## TASK TO COMPLETE
Since only the text is wanted, print every entry below exactly and omit the images.

## RECORD EXCERPTS
====

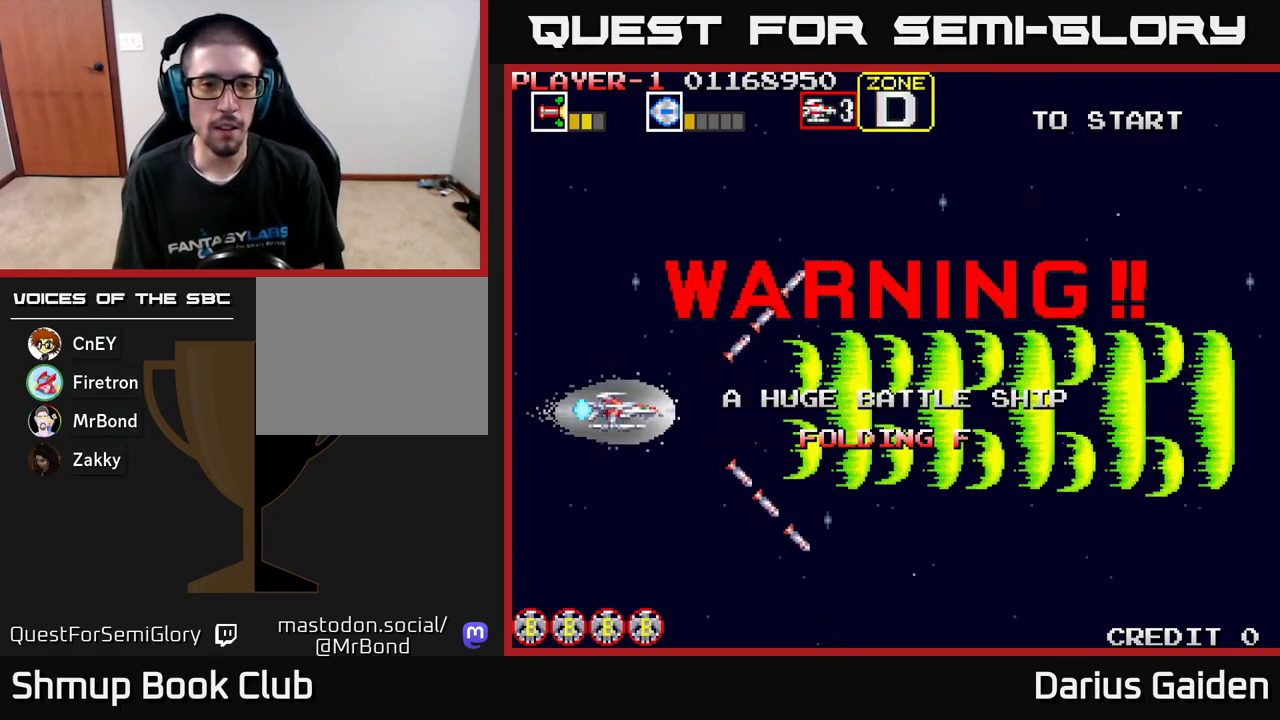
{"buttons": ["R2", "DPAD_UP"], "left_stick": "center", "events": [[383, "DPAD_UP", "down"]]}
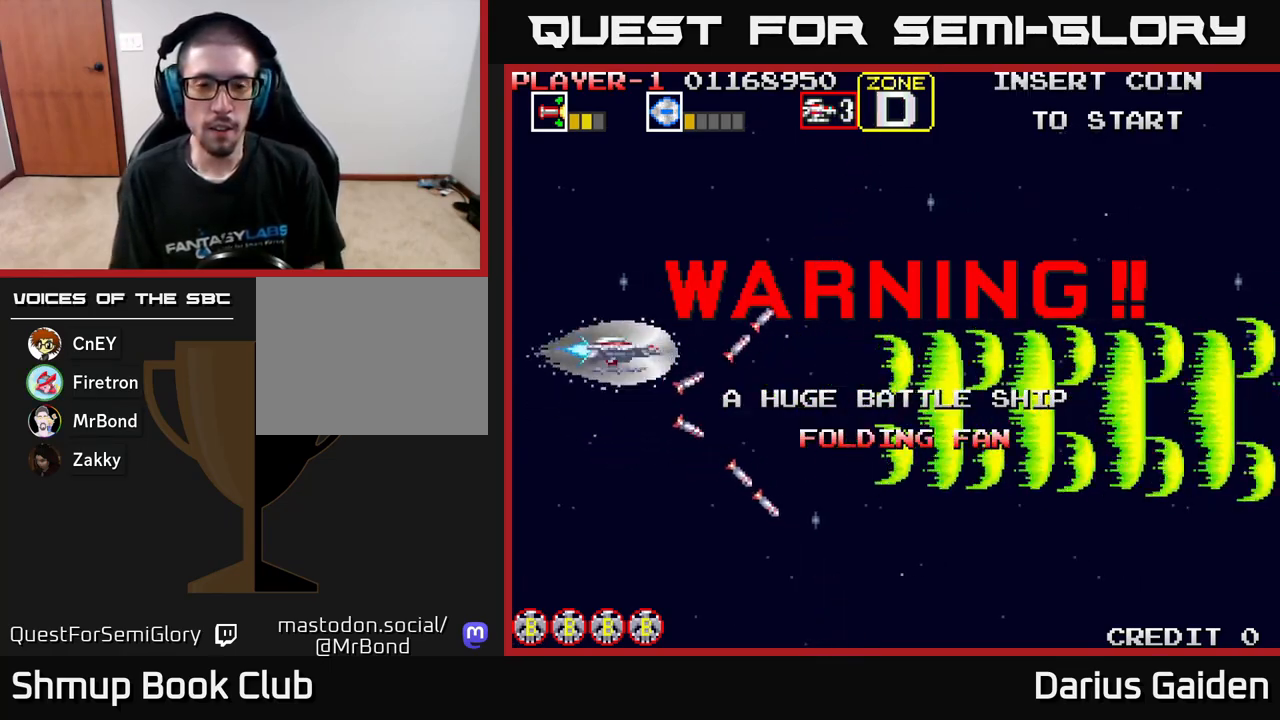
{"buttons": ["R2", "DPAD_DOWN"], "left_stick": "center", "events": [[17, "DPAD_UP", "up"], [267, "DPAD_LEFT", "down"], [450, "DPAD_LEFT", "up"], [483, "DPAD_DOWN", "down"]]}
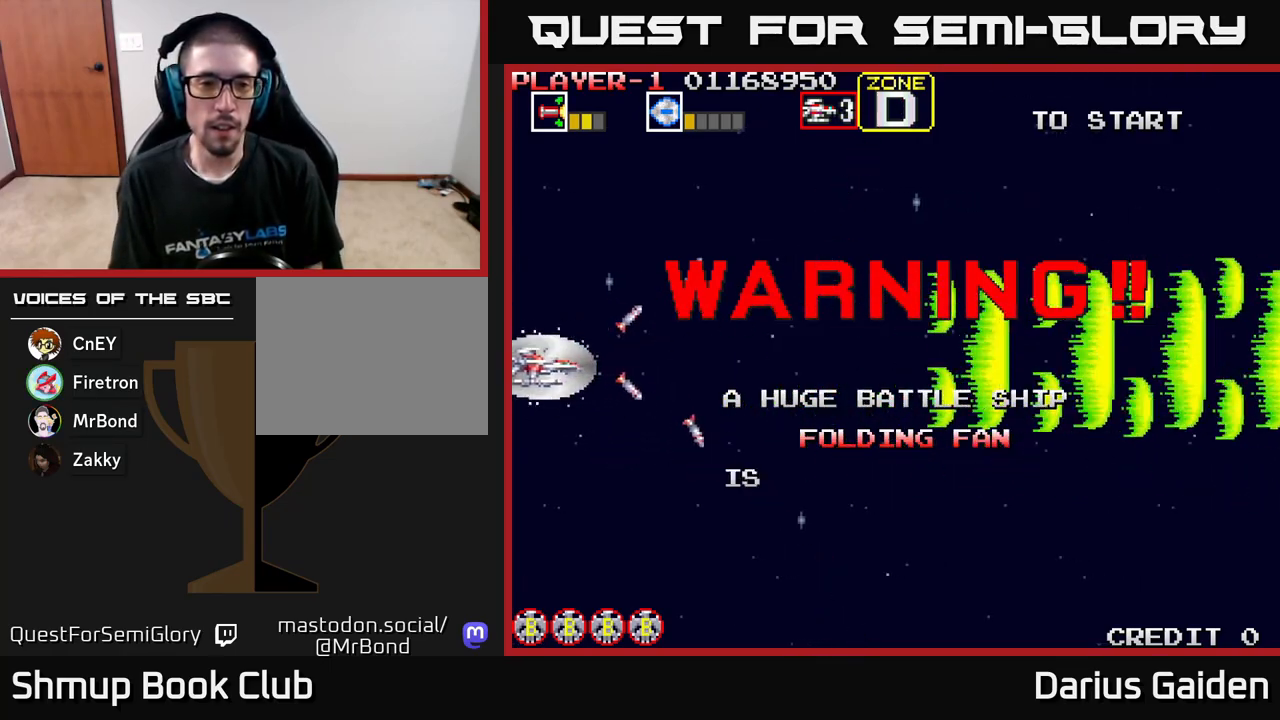
{"buttons": ["R2"], "left_stick": "center", "events": [[67, "DPAD_DOWN", "up"]]}
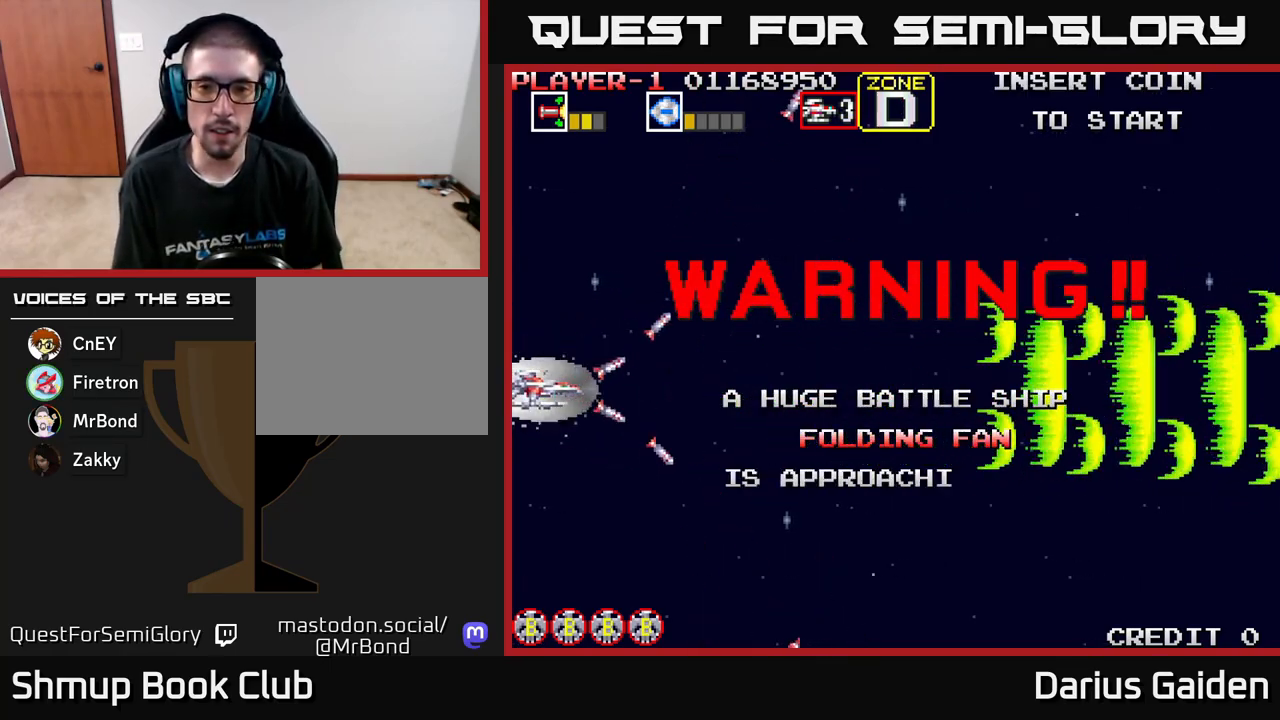
{"buttons": ["R2"], "left_stick": "center", "events": []}
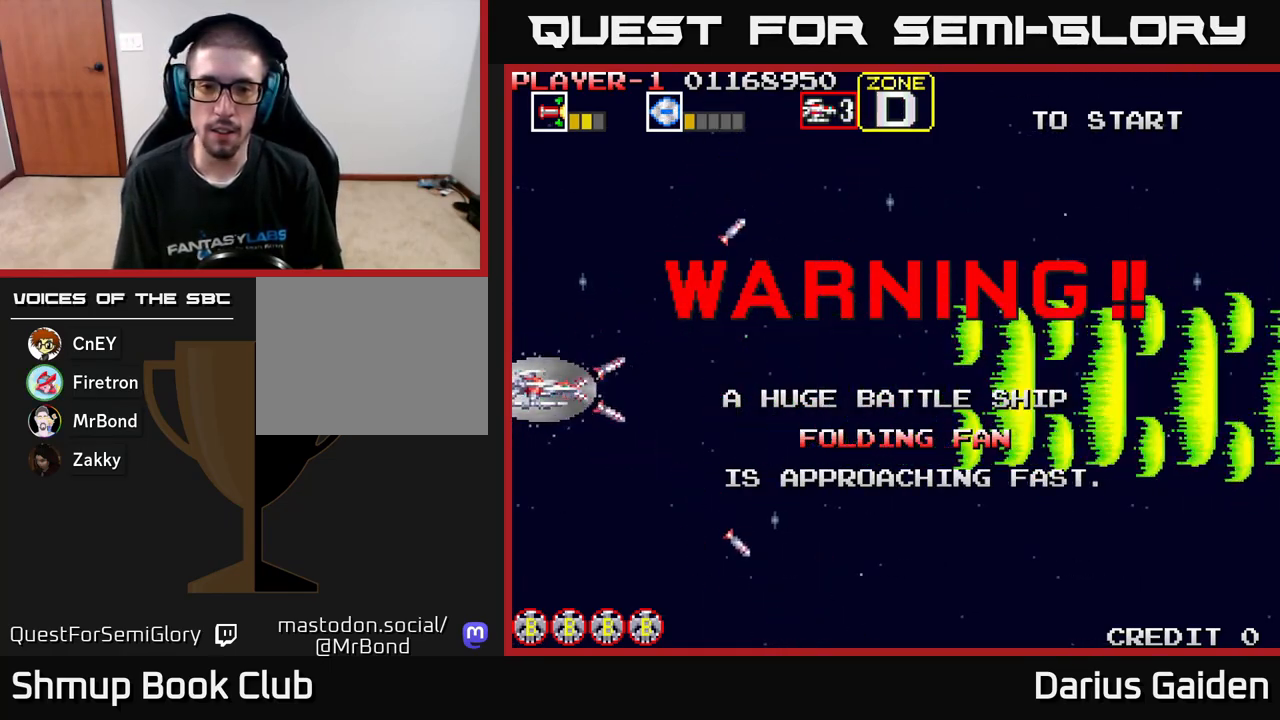
{"buttons": ["R2"], "left_stick": "center", "events": []}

====

## EXERCISE RESULT
{"buttons": ["R2", "DPAD_UP"], "left_stick": "center", "events": [[383, "DPAD_UP", "down"]]}
{"buttons": ["R2", "DPAD_DOWN"], "left_stick": "center", "events": [[17, "DPAD_UP", "up"], [267, "DPAD_LEFT", "down"], [450, "DPAD_LEFT", "up"], [483, "DPAD_DOWN", "down"]]}
{"buttons": ["R2"], "left_stick": "center", "events": [[67, "DPAD_DOWN", "up"]]}
{"buttons": ["R2"], "left_stick": "center", "events": []}
{"buttons": ["R2"], "left_stick": "center", "events": []}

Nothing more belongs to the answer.